Stored records:
>> Start

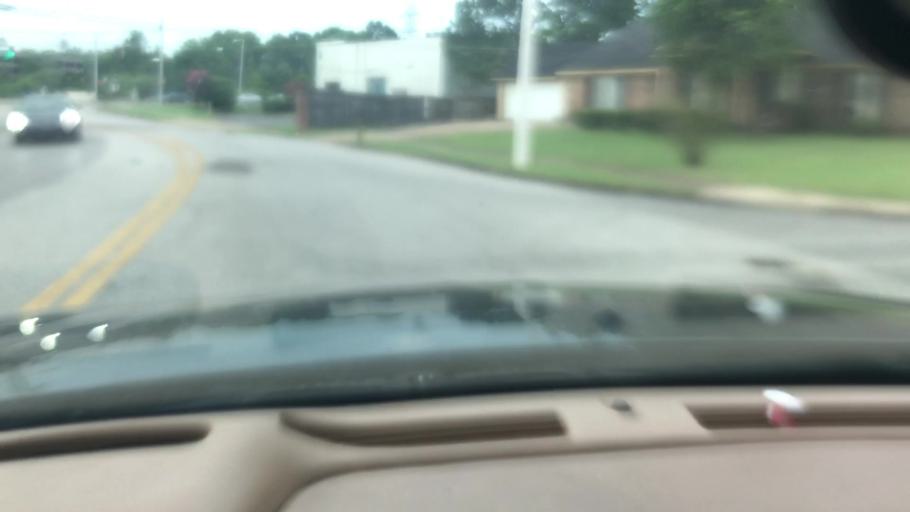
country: US
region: Tennessee
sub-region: Shelby County
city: Germantown
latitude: 35.0742
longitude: -89.8992
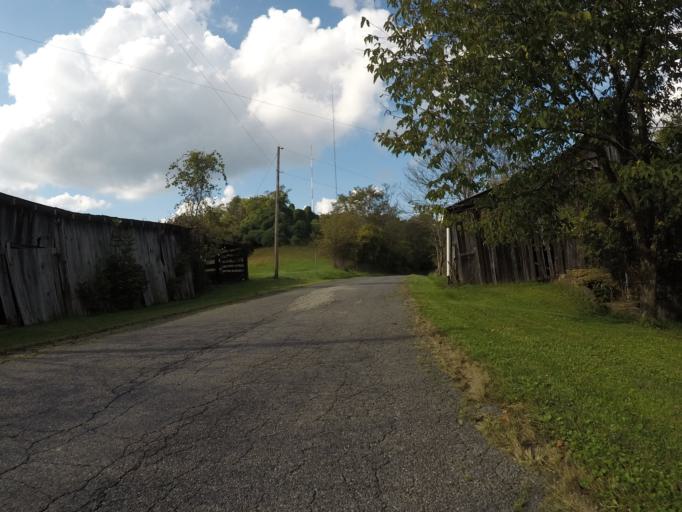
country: US
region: West Virginia
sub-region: Wayne County
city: Lavalette
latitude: 38.3649
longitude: -82.4735
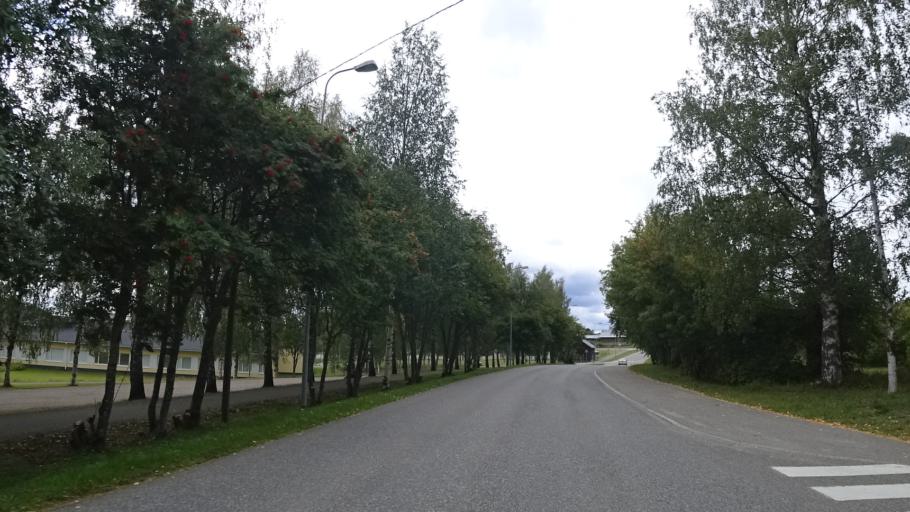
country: FI
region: North Karelia
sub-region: Joensuu
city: Ilomantsi
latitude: 62.6663
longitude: 30.9322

>> End

| Written request |
Rewrite the full listing, switching every "city" to "locality" and keeping all other text unchanged. Leave out the picture lines.

| Exercise output |
country: US
region: Tennessee
sub-region: Shelby County
locality: Germantown
latitude: 35.0742
longitude: -89.8992
country: US
region: West Virginia
sub-region: Wayne County
locality: Lavalette
latitude: 38.3649
longitude: -82.4735
country: FI
region: North Karelia
sub-region: Joensuu
locality: Ilomantsi
latitude: 62.6663
longitude: 30.9322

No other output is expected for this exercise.